The high-level AST has token information which can be used to point an error message to a particular line and column number in the source code but the low-level AST gets rid of all token information and only knows about labels and offset from base pointer. The generated assembly is linked with the C standard library and converted to an ELF executable with the help of gcc
. This allowed me to implement println()
as a built-in function that calls printf()
. Also, in theory, the generated code can call any C function because it follows the System V calling convention but I have not tested it yet.
3 Future Work
There aren’t any optimization passes, so the generated code is verbose and inefficient.
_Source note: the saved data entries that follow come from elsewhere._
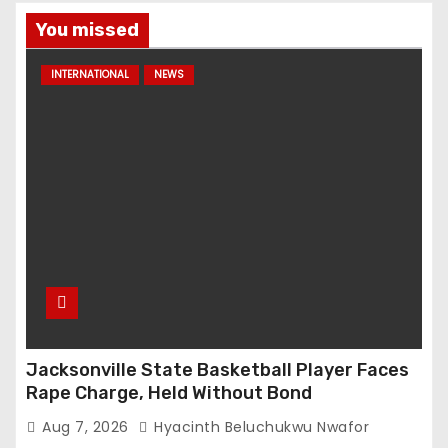
You missed
INTERNATIONAL
NEWS
Jacksonville State Basketball Player Faces
Rape Charge, Held Without Bond
Aug 7, 2026
Hyacinth Beluchukwu Nwafor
For example, a simple local variable declaration let x = 10
gets translated into:
movq $10, %rbx movq %rbx, -8(%rbp)
This is because the code generator generates code for every node in the low-level AST. It has no way to know that those two instructions are related and can be combined into one. Also, there is no type system as 64-bit signed number is the only data type supported by the compiler.
4 Reference
Chapters 10 - 12 in Introduction to Compilers and Language Design by Douglas Thain gave me a good idea about assembly language, code generation and optimization.